Jack Thorogood

Personal information
- Full name: Jack Thorogood
- Date of birth: 4 April 1911
- Place of birth: Dinnington, England
- Date of death: 1970 (aged 59)
- Place of death: Bridlington, England
- Height: 5 ft 6+1⁄4 in (1.68 m)
- Position(s): Outside left

Senior career*
- Years: Team / Apps / (Gls)
- 19??–1930: Frickley Colliery
- 1930–1934: Birmingham / 23 / (2)
- 1934–1939: Millwall / 75 / (24)
- 1939: Doncaster Rovers / 0 / (0)

= Jack Thorogood =

English footballer (1911–1970)

Jack Thorogood (4 April 1911 – 1970) was an English professional footballer who scored 26 goals in 98 appearances in the Football League playing for Birmingham and Millwall.

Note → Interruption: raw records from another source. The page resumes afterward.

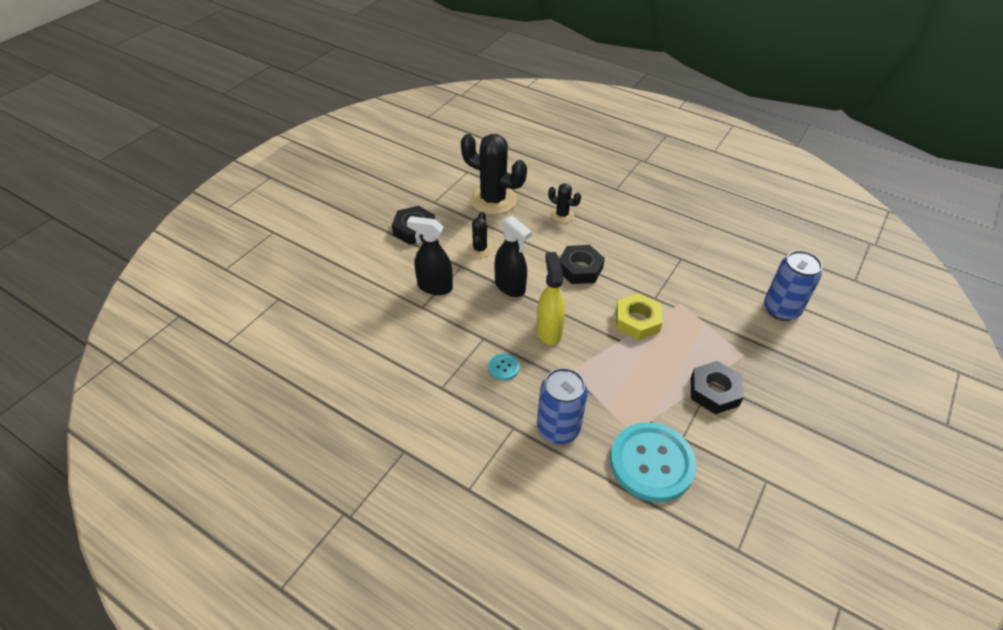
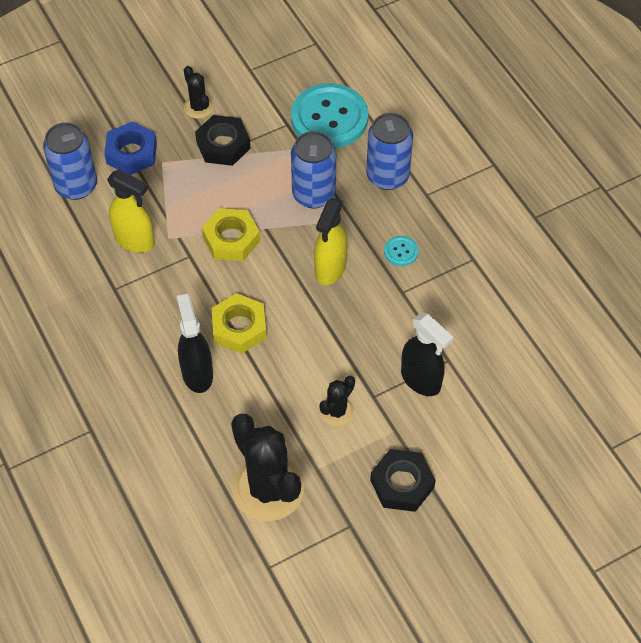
camera: 150 degrees left, 10 degrees up
(510, 287) = (335, 340): black spray bottle -> black spray bottle (197, 373)
(562, 215) = (197, 418): black cactus -> black cactus (198, 107)
(580, 269) = (239, 327): black nut -> yellow nut
(606, 383) = (313, 194): none -> blue can
(700, 291) = (135, 240): none -> yellow spray bottle
(773, 351) = (131, 153): none -> blue nut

He played as an outside left.

==Life and career==
Thorogood was born in Dinnington, Yorkshire. He began his football career with Frickley Colliery before joining Birmingham of the Football League First Division in November 1930. He made his debut on 6 December 1930 in a 2–0 win at home to Huddersfield Town, but was unable to dislodge Ernie Curtis from the starting eleven. Even when Curtis left, Thorogood failed to impose himself, and in the 1934 close season he moved to Millwall, where he benefited from regular football to score at a rate of a goal every three games. He scored Millwall's 1000th Football League goal, against Gillingham in 1935–36, and was part of their giant-killing FA Cup team the following season. He signed for Doncaster Rovers shortly before the Second World War, and made guest appearances for several clubs during the war.

After retiring from football Thorogood took up tennis. He won the Doncaster Tennis Cup at least twice and played in the Yorkshire Lawn Tennis Championships.

Thorogood died in Bridlington, Yorkshire, in 1970 at the age of 59.